Many commenters here have noted the important character change of the Stasi agent, attributing the change either to his growing appreciation for the humanity of the playwright and the actress, or else complaining that the transformation is unpersuasive. So far as I've read in the comments, no one has focused on the key scene. When the Stasi agent hears the playwright and friends planning the suicide article to be smuggled to the West, he writes up an accurate report on this and hastens to his boss's office. Up until then, whatever sympathies he may have developed for the playwright or for the actress are inadequate to deter him.

But when the agent enters the boss's office, the boss doesn't immediately give him a chance to give the report or to say anything -- instead the boss immediately launches into a discussion of a new study analyzing how to interrogate and intimidate artists and writers. The report categorizes writers and artists into 5 basic personality types. The boss says the playwright is a "type 4." He describes how the prescribed approach to intimidate "type 4" writers will result in them losing hope and never writing again.

Only after hearing this, and realizing that his report exposing the playwright as the author of the suicide paper will result in the playwright being crushed emotionally and never even wanting to write anything new, does the Stasi agent curl up the report in his hands and decide not to give the report to his boss. The agent's precise motivation is unclear. But it cannot be merely that the agent wants the playwright to be able to continue writing new works. The agent must know that the state will never let the playwright do another play or publish anything, if the playwright's authorship of the suicide paper is known, and yet the agent was ready to expose the playwright anyway. So the agent's motive for suddenly deciding to hide his report is not merely because the state will put the playwright on a blacklist and block him from publishing or getting plays produced.

Thus it must be that the agent is motivated to change by feeling a general revulsion against the idea that the state should employ the crushing of hope, of creative spirit, as a strategy for responding to a dissenter whom the agent knows is a genuine supporter of the regime but who sees that it has flaws. It is the fact that the state will destroy the playwright's very desire to write, that causes the agent to change. It isn't clear whether the agent would draw back from inflicting that kind of punishment on any artist, even one whom he felt to be a real enemy of the state, but it is clear that he can't bring himself to inflict it on a man whom he feels is a "good" man like the playwright. And the agent believes the playwright is "good" because the playwright supports what is good about society, tries to correct what is wrong about society, is loyal even to a friend who has made powerful enemies, and treats his lover with compassion even when it appears the lover is betraying him.

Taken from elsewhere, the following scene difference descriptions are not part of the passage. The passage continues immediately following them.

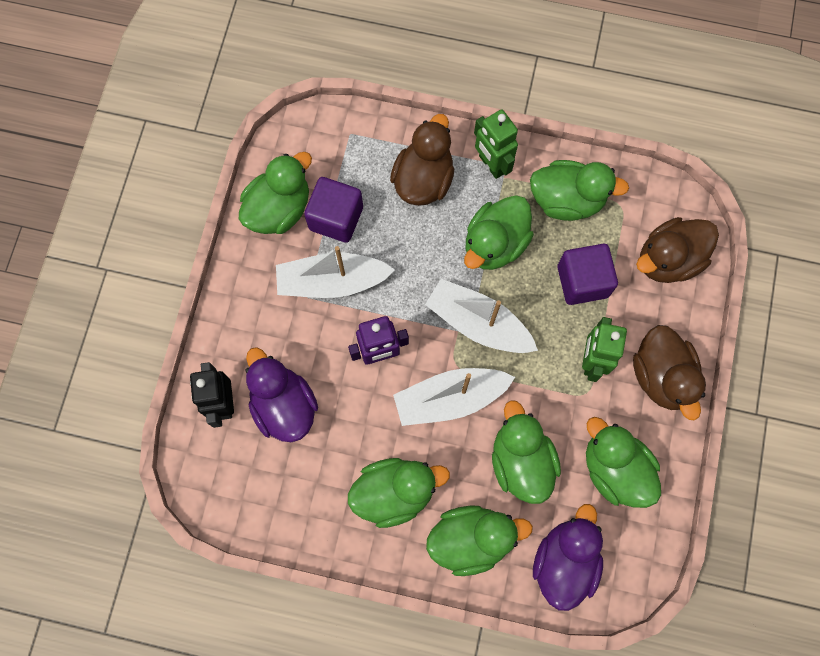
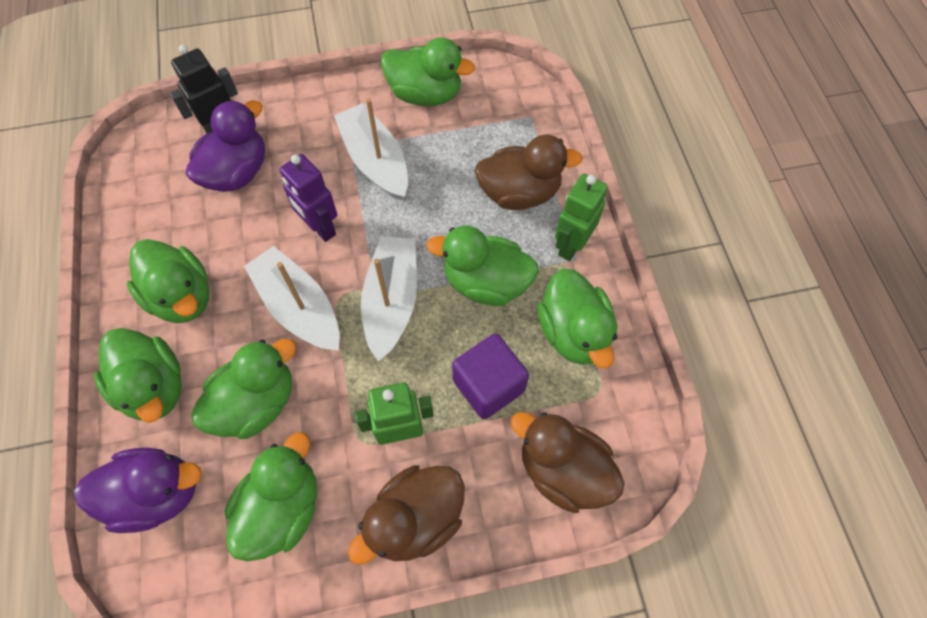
camera: 65 degrees right, 10 degrees down
(336, 218) = (440, 139): purple cube -> none

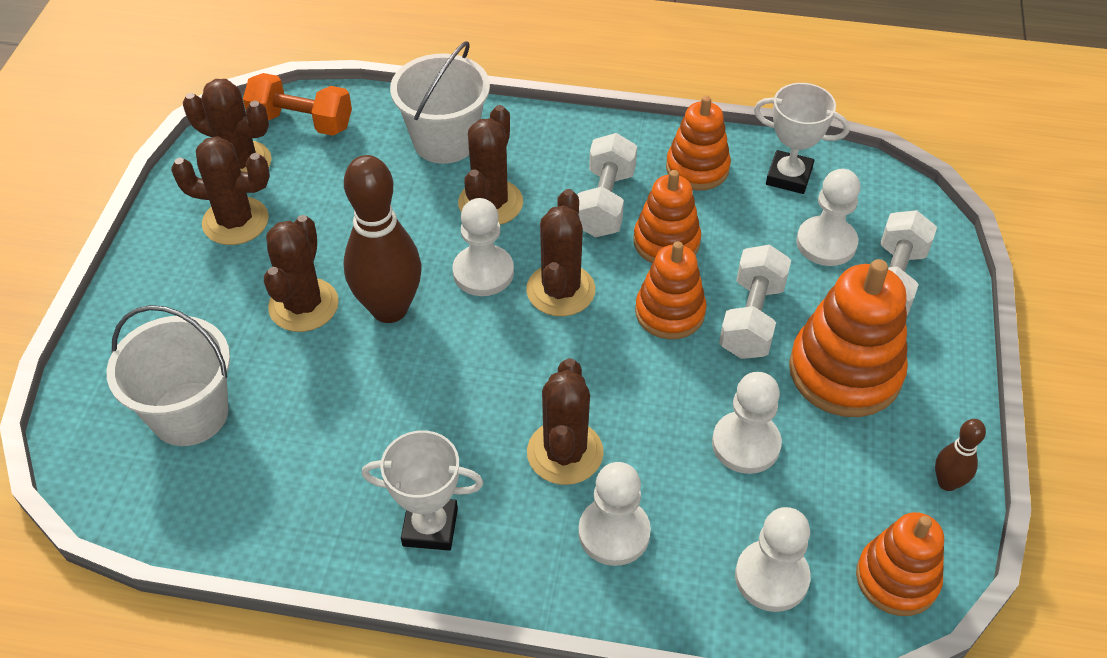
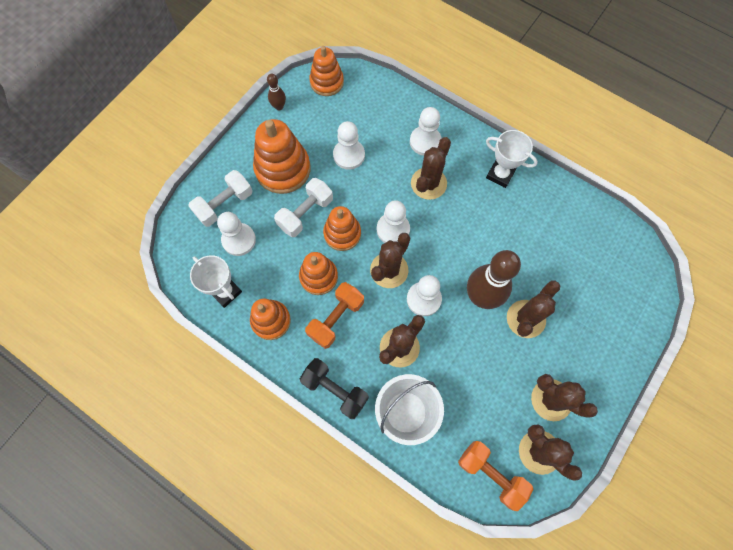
camera: 155 degrees left, 20 degrees up
(190, 414) = (597, 276): white bucket -> none
(555, 130) = (335, 390): none -> black dumbbell
(605, 202) = (336, 319): white dumbbell -> orange dumbbell
(771, 577) = (373, 101): white pawn -> white pawn (393, 229)

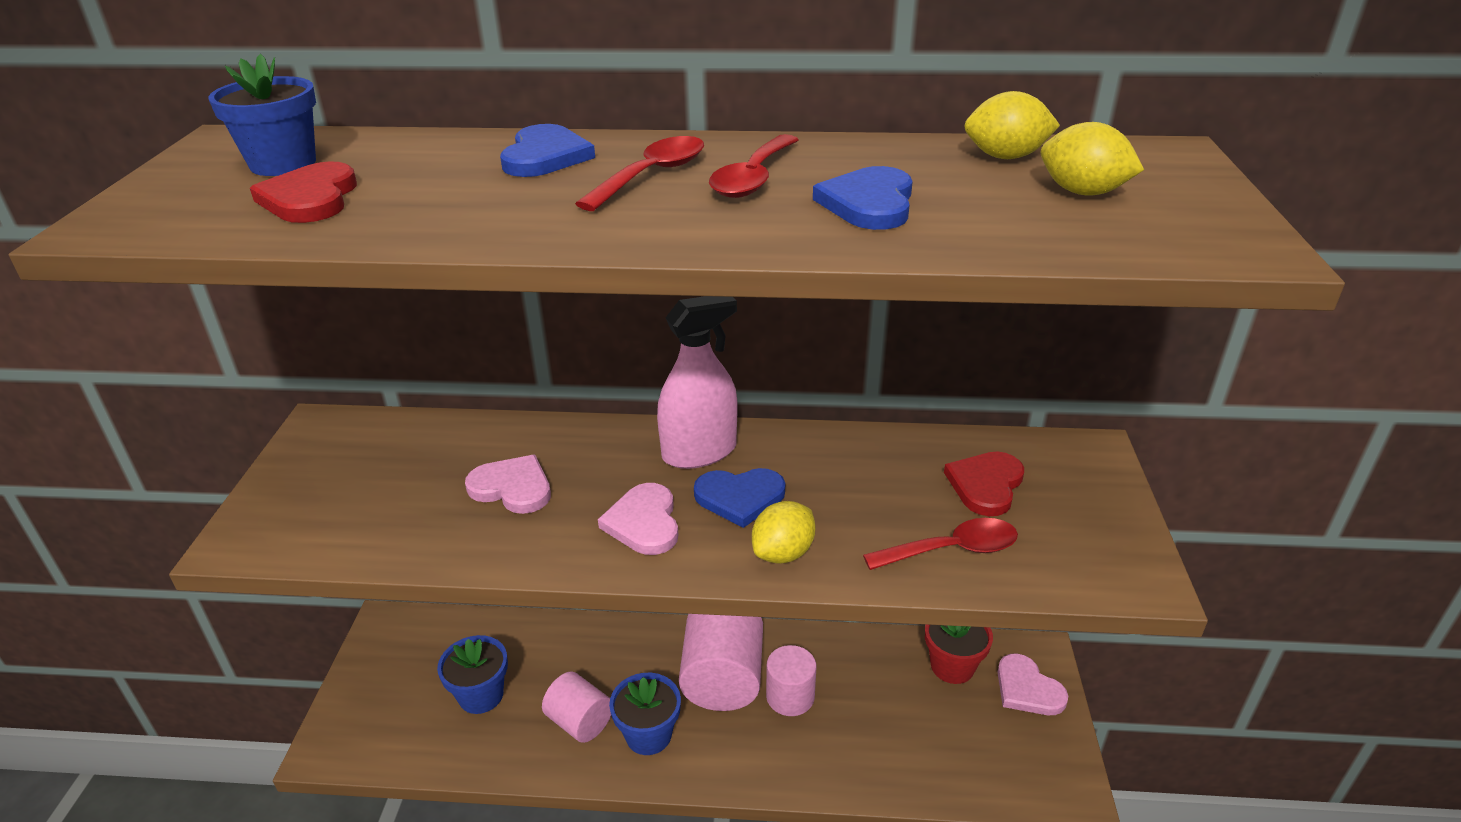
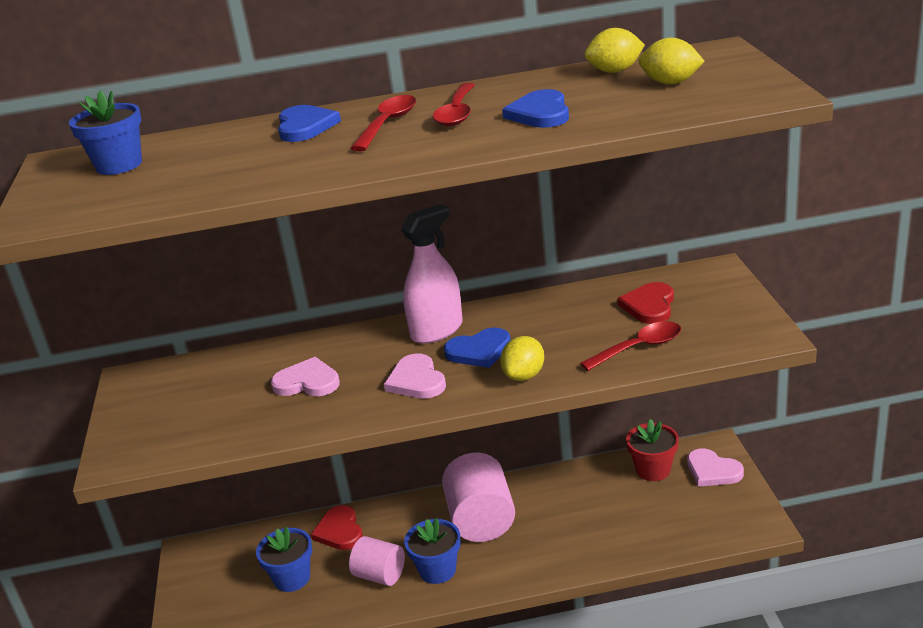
camera: 10 degrees left, 5 degrees down
(310, 198) = (161, 180): red heart -> red heart (339, 531)
(790, 696) = (537, 519): pink cylinder -> none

And the irony -- a good irony -- is that by acting to preserve the playwright's desire to write, the agent winds up being the focus of the playwright's novel -- a novel born of a desire and drive to write that the agent himself kept the state from destroying.

Thus it seems to me that the real message of this movie is that even the most unimaginative, bland, uncreative, rigid people -- such as the Stasi agent -- should appreciate and protect the desire that drives creative people who are also "good" people to create works of art and literature.